• _SHORT TASK 1_: According to the patent text on cover assemblies for wall-mounted electrical enclosures, what problems affected the faceplate clips in the assembly that Electronic Theatre Controls, Inc. sold before this invention?
• _SHORT TASK 2_: Continue the patent text on cover assemblies for wall-mounted electrical enclosures from the point where it stops.

• _SELECTION_:
*****
|Publication number||US6146159 A|
|Application number||US 09/298,378|
|Publication date||Nov 14, 2000|
|Filing date||Apr 23, 1999|
|Priority date||Apr 23, 1999|
|Publication number||09298378, 298378, US 6146159 A, US 6146159A, US-A-6146159, US6146159 A, US6146159A|
|Inventors||Bradley J. Brunker|
|Original Assignee||Electronic Theatre Controls, Inc.|
|Export Citation||BiBTeX, EndNote, RefMan|
|Patent Citations (8), Non-Patent Citations (2), Referenced by (4), Classifications (10), Legal Events (6)|
|External Links: USPTO, USPTO Assignment, Espacenet|
The present invention relates to an improved assembly for covering an electrical device enclosure that is mounted in a wall.
Conventional, industry standard enclosures are mounted in walls and receive electrical devices of many kinds such as receptacles, switches and controls. For safety and in order to prevent tampering, such enclosures are covered, often with a face plate or wall plate. The wall plate is conventionally attached by screws to the enclosure, or in some cases to a bracket or other device mounted in the enclosure. Although this type of wall plate is widely used, it has long been subject to disadvantages. One disadvantage is that assembly of the wall plate to the enclosure is time consuming and difficult because the screws must be positioned and threaded into place. In addition, after assembly the screws are visible. This can result in a cluttered, unattractive appearance. Also, because the attachment screws are visible, the possibility of tampering exists
In attempts to solve these long standing problems, a variety of cover assemblies have been suggested. For example, in Davis U.S. Pat. No. 4,451,101 there is disclosed an assembly including a cover plate that is attached to a receptacle. A safety guard plate is pivotally connected to the cover plate and can be pivoted to a closed position in which catches 26 engage a spring loaded release bar. Difficulties with this assembly include its complexity and the fact that the safety guard plate can be moved away from the cover plate simply by pulling it away from the wall.
Kilgore U.S. Pat. No. 2,510,745 discloses a cover assembly including a frame that is captured beneath a conventional wall plate. The frame includes an upper bracket with an upturned portion, and a latch member with a rib portion. The upper end of a cover receives the upper bracket, and the cover is pivoted toward the frame so that the latch member springs into a latching position with the rib latching the cover in place. A difficulty with this assembly is its complexity because a separate release button is used to raise the latch member and release the latch from the cover.
Prior to the present invention Electronic Theatre Controls, Inc. of Middleton, Wis. sold a faceplate assembly including a mounting bracket that was attached to a wall mounted enclosure. A pair of flexible, resilient molded faceplate clips were attached to the mounting bracket by screws. A faceplate was snapped into place over the mounting plate, with latch recesses at opposite ends of the faceplate receiving the faceplate clips. Although this assembly provided the advantage of an attractive uncluttered appearance, it was subject to some problems. It was difficult to assemble and the faceplate clips were fragile and could break, rendering the assembly inoperative.
A principal object of the present invention is to provide an improved cover assembly for a wall mounted electrical enclosure. Other objects are to provide a cover assembly that is easy to use; to provide an assembly that is rugged and does not have fragile components; to provide an assembly that has an uncluttered and attractive appearance; to provide an assembly in which the fade plate is securely mounted; to provide a cover assembly that is resistant to tampering because the way in which the face plate is released is not apparent; and to provide a cover assembly overcoming problems with covers and cover assemblies used in the past.
*****
• _MATERIAL_:
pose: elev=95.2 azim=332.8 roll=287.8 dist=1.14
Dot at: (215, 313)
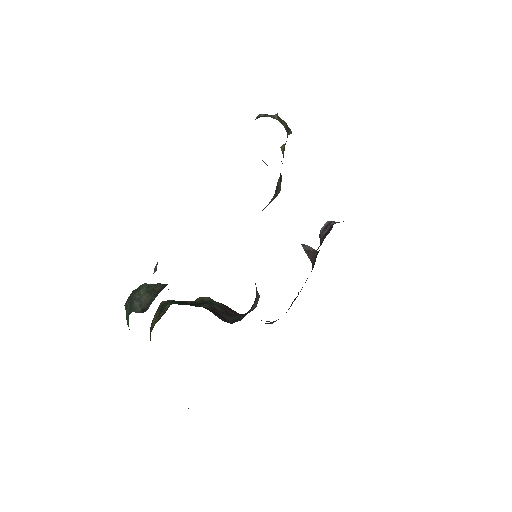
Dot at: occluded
*****
• _OUTPUT 1_: The clips were fragile and could break, which left the assembly inoperative.

• _OUTPUT 2_:
In brief, in accordance with the invention there is provided a cover assembly for a wall mounted electrical device enclosure including a mounting bracket adapted to be attached to the enclosure in an orientation generally parallel with the plane of the wall. A face plate is removeably attached to the mounting bracket for covering the enclosure. The face plate has an inner wall overlying the mounting bracket and includes a pair of latch recesses located on the inner wall adjacent opposite ends of the face plate. The recesses face one another along a line generally parallel to the plane of the wall and are spaced apart by a first distance. The mounting bracket includes a substantially rigid lock tang adjacent a first end of the mounting bracket and projecting away from a second end of the mounting bracket. A catch is mounted on the mounting bracket adjacent the second end of the mounting bracket. The catch projects away from the first end of the mounting bracket; and normally is spaced from the rigid lock tang by a second distance larger than the first distance. The catch is resiliently moveable in a plane parallel with the plane of the wall, and is relatively rigid in a plane perpendicular to the plane of the wall. A first of the latch recesses receives the catch. The face plate and catch are moveable parallel to the plane of the wall in order to move the catch relative to the mounting bracket to permit the second of the latch recesses to receive the rigid lock tang.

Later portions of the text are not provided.